W samych Włoszech sprawa Salviniego uwypukla rosnące napięcie między rządem a wymiarem sprawiedliwości. Meloni nie kryje chęci ograniczenia wpływu prokuratorów, co z kolei wywołuje alarm wśród obrońców niezależności sądownictwa. Dla jednej strony to konieczna korekta instytucjonalna – dla drugiej zagrożenie dla fundamentów państwa prawa. Tymczasem prokuratorzy z Palermo bronią swojej decyzji, wskazując, iż ich działania są zgodne z obowiązującym prawem i iż apelacja to naturalna część postępowania sądowego.

Jednocześnie w tej całej sytuacji tkwi głęboka ambiwalencja. Z jednej strony istnieje realne ryzyko nadużycia instytucji prawnych do celów politycznych. Z drugiej – nadanie każdej próbie pociągnięcia do odpowiedzialności etykiety „lawfare” może prowadzić do całkowitego podważenia zaufania do wymiaru sprawiedliwości. W konsekwencji prawo przestaje być ostoją demokracji, a staje się kolejnym polem bitwy politycznej.

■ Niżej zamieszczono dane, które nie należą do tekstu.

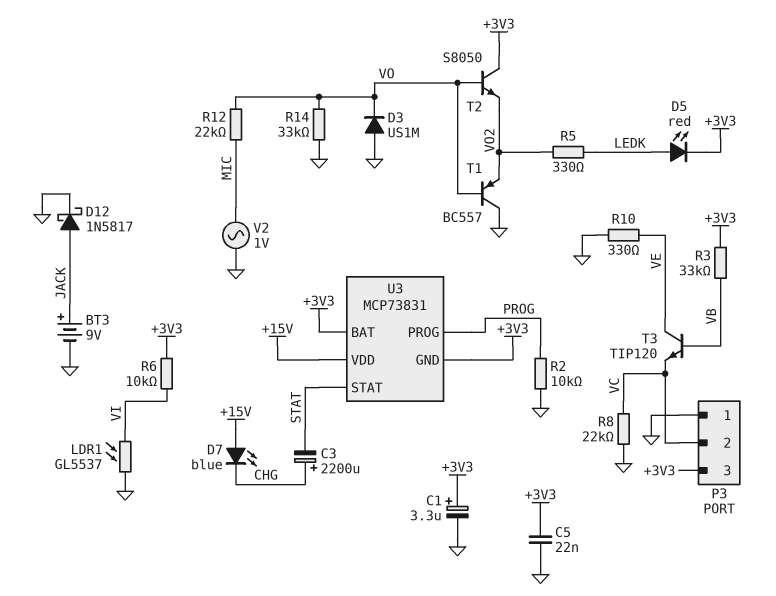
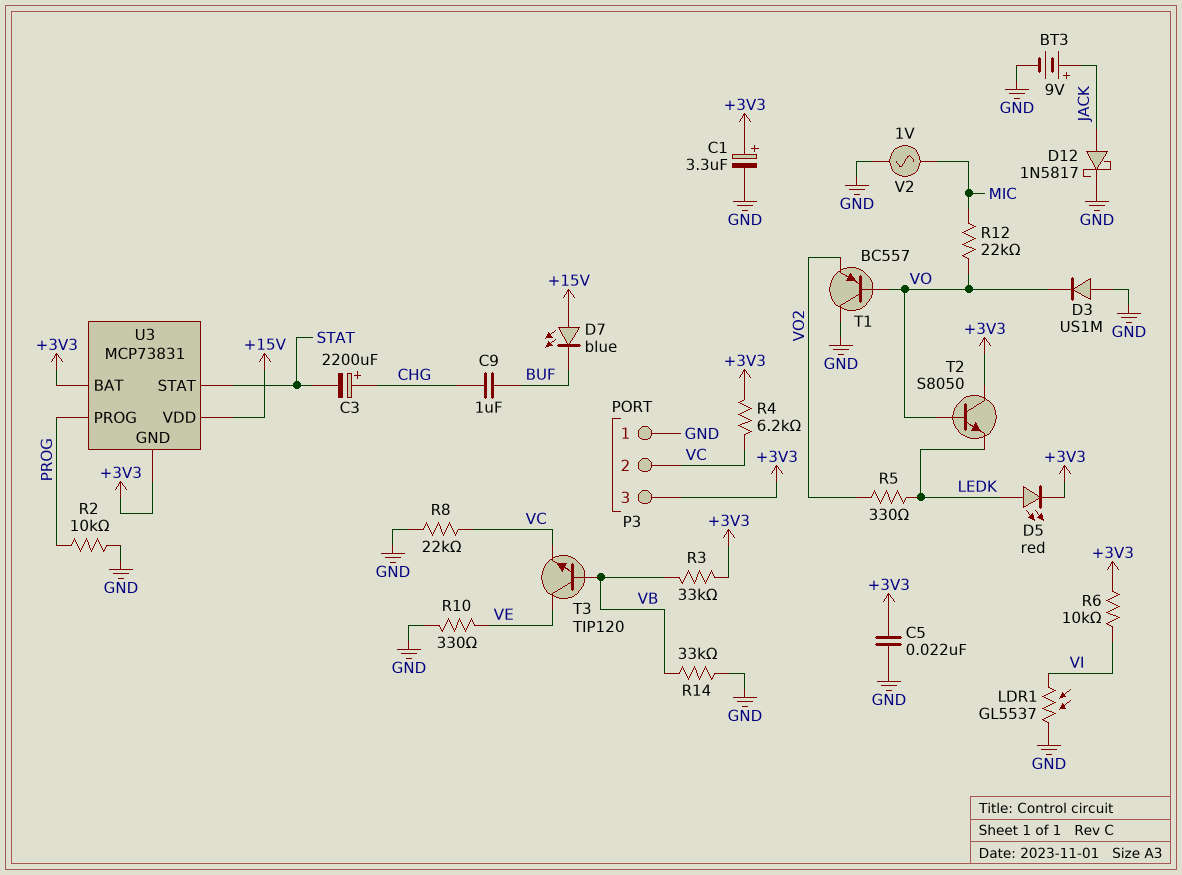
C9: none -> 1uF (BUF, CHG)
D7: LED blue (A +15V, K CHG) -> LED blue (A +15V, K BUF)
R4: none -> 6.2k (+3V3, VC)
R14: 33k (GND, VO) -> 33k (GND, VB)
T2: NPN S8050 (B VO, C +3V3, E VO2) -> NPN S8050 (B VO, C +3V3, E LEDK)

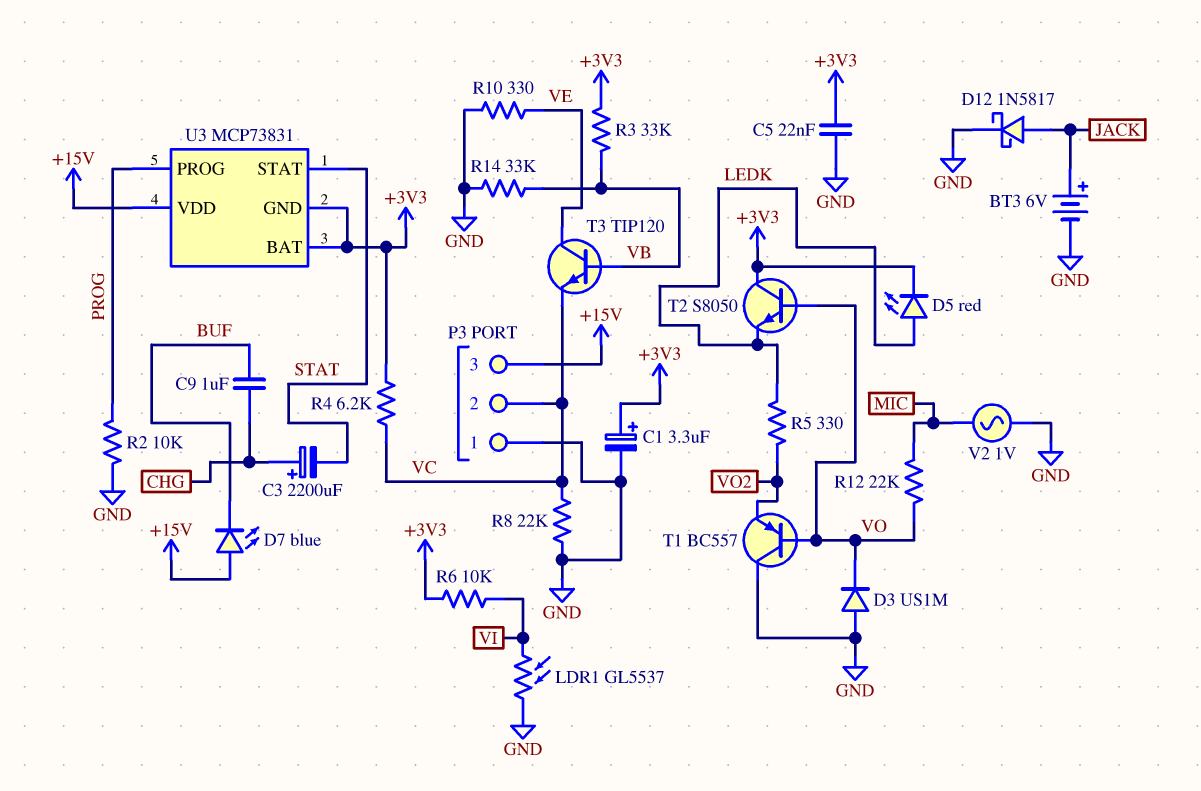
BT3: 9V (plus JACK, minus GND) -> 6V (plus JACK, minus GND)
P3 pin 3: +3V3 -> +15V

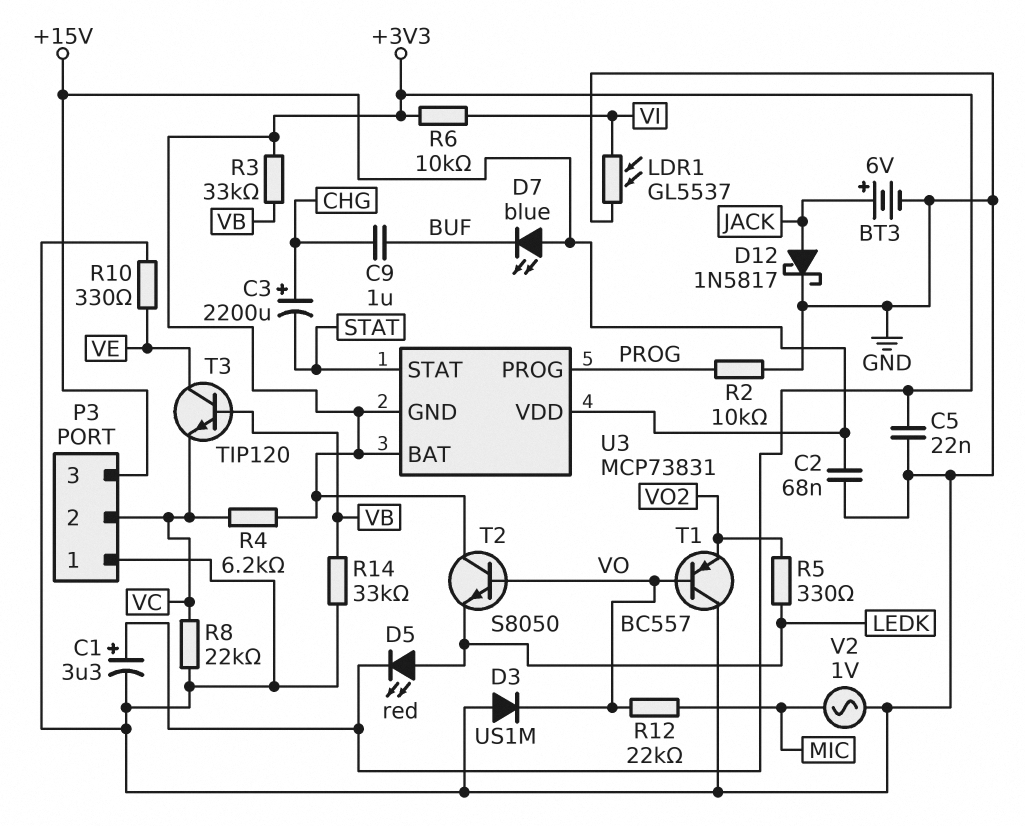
C2: none -> 68nF (+15V, GND)

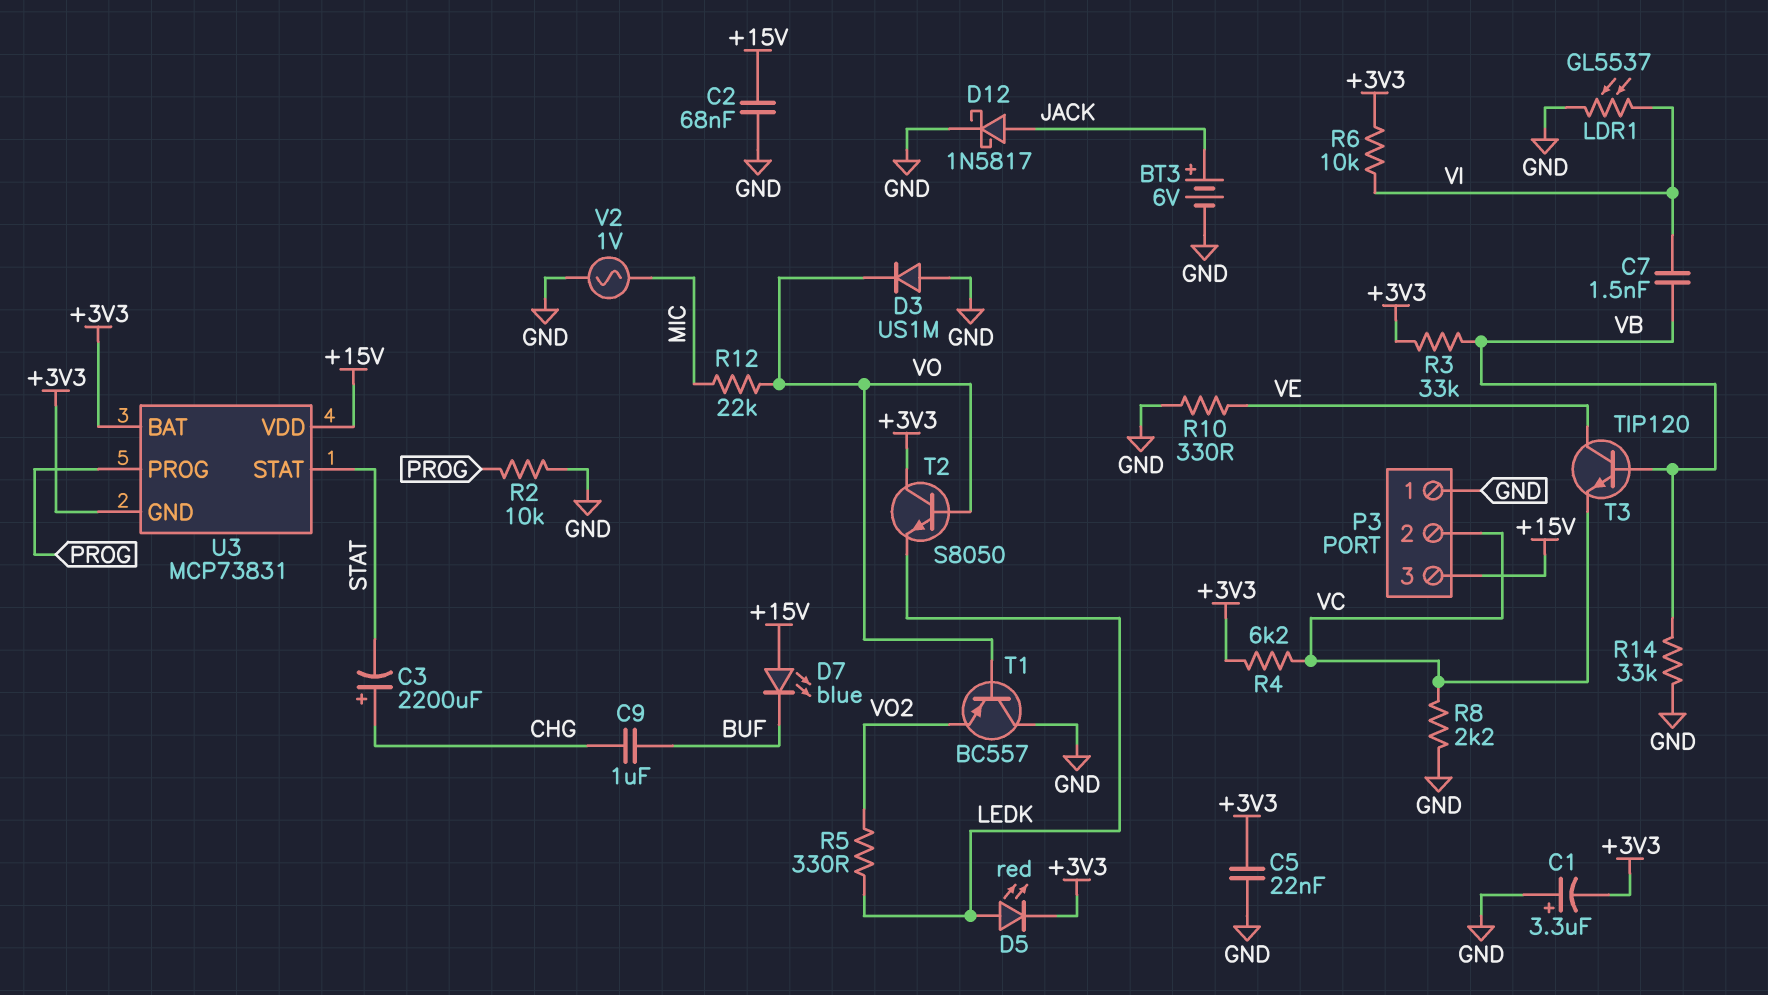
C1: 3.3uF (plus +3V3, minus GND) -> 3.3uF (plus GND, minus +3V3)
C7: none -> 1.5nF (VB, VI)
R8: 22k (GND, VC) -> 2.2k (GND, VC)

Dla Salviniego ta sprawa to nie tylko kwestia uniewinnienia czy potwierdzenia jego decyzji sprzed lat. To sprawdzian politycznej odporności i siły jego obozu. Jak sam zapowiedział:

„Nie wycofam się.”

To wyraźny sygnał, iż jego celem jest nie tylko wygrana przed sądem, ale i konsolidacja wizerunku lidera, który nie ugiął się przed „systemem”. Narracja ta może okazać się niezwykle skuteczna, zwłaszcza w społeczeństwie zmęczonym kryzysami migracyjnymi, nieufnym wobec elit i otwartym na przekaz o zdradzie narodowych interesów przez instytucje europejskie.

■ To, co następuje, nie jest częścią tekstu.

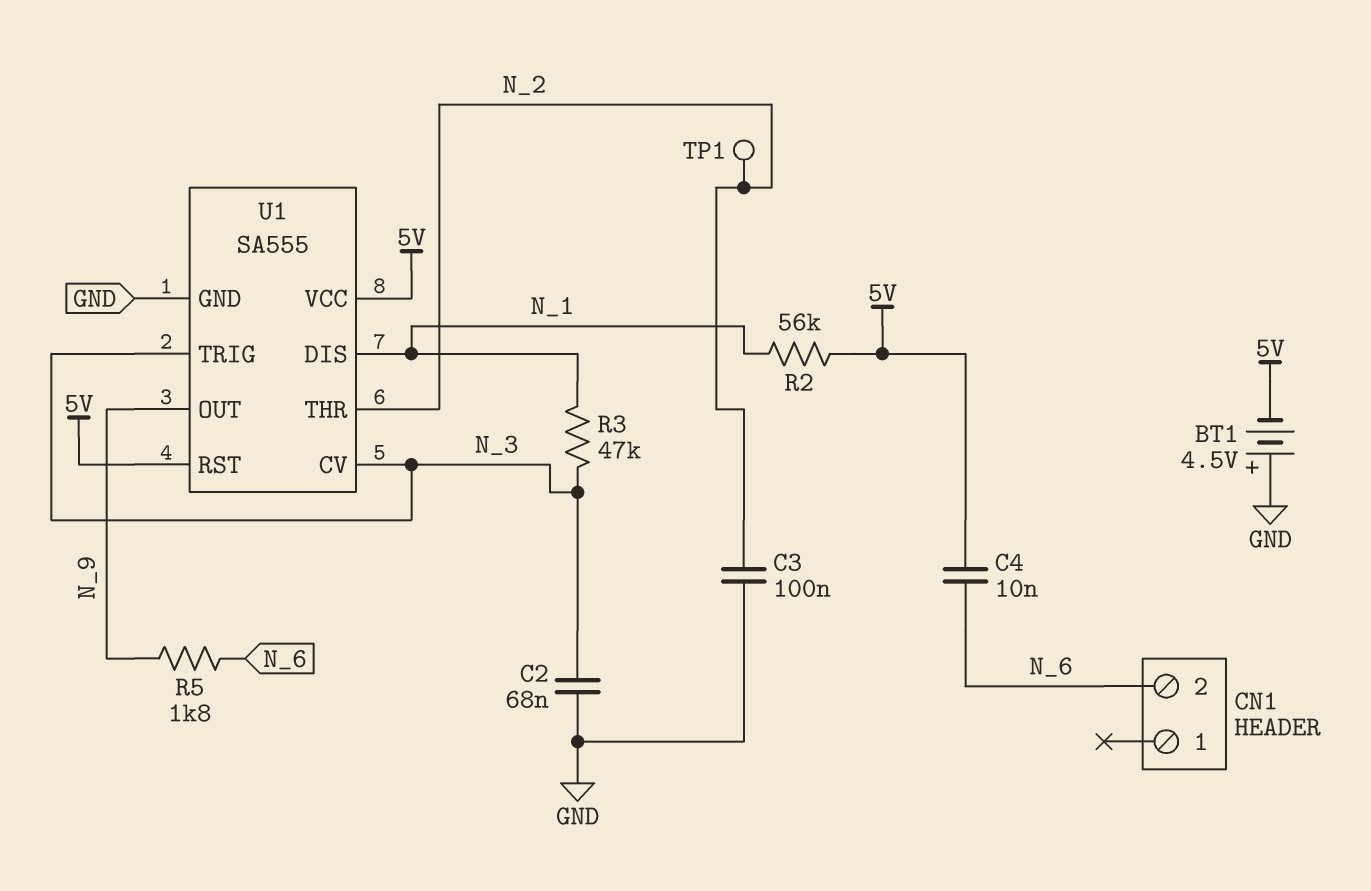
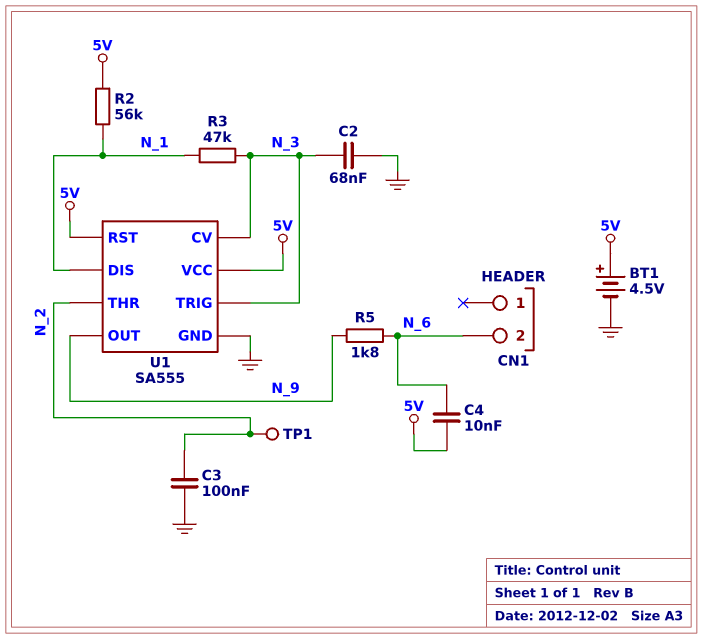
BT1: 4.5V (plus GND, minus 5V) -> 4.5V (plus 5V, minus GND)

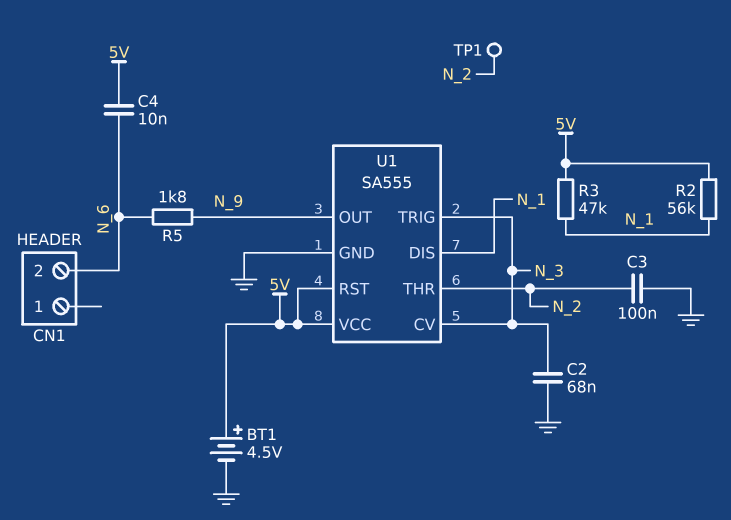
R3: 47k (N_1, N_3) -> 47k (5V, N_1)

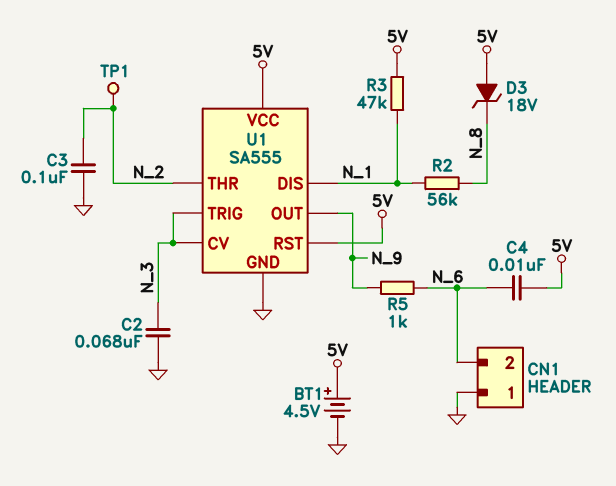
CN1 pin 1: none -> GND
D3: none -> zener 18V (A 5V, K N_8)
R2: 56k (5V, N_1) -> 56k (N_1, N_8)
R5: 1.8k (N_6, N_9) -> 1k (N_6, N_9)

Sprawa Salviniego przestaje być pojedynczym procesem. Przekształca się w polityczno-symboliczny pojedynek o przyszłość Europy: czy będzie to kontynent narodów, które same definiują swoje bezpieczeństwo i interesy, czy wspólnota oparta na jednolitym systemie wartości i jednolitym stosowaniu prawa? Odpowiedź na to pytanie zadecyduje o kierunku, w jakim pójdzie europejska demokracja w nadchodzących latach.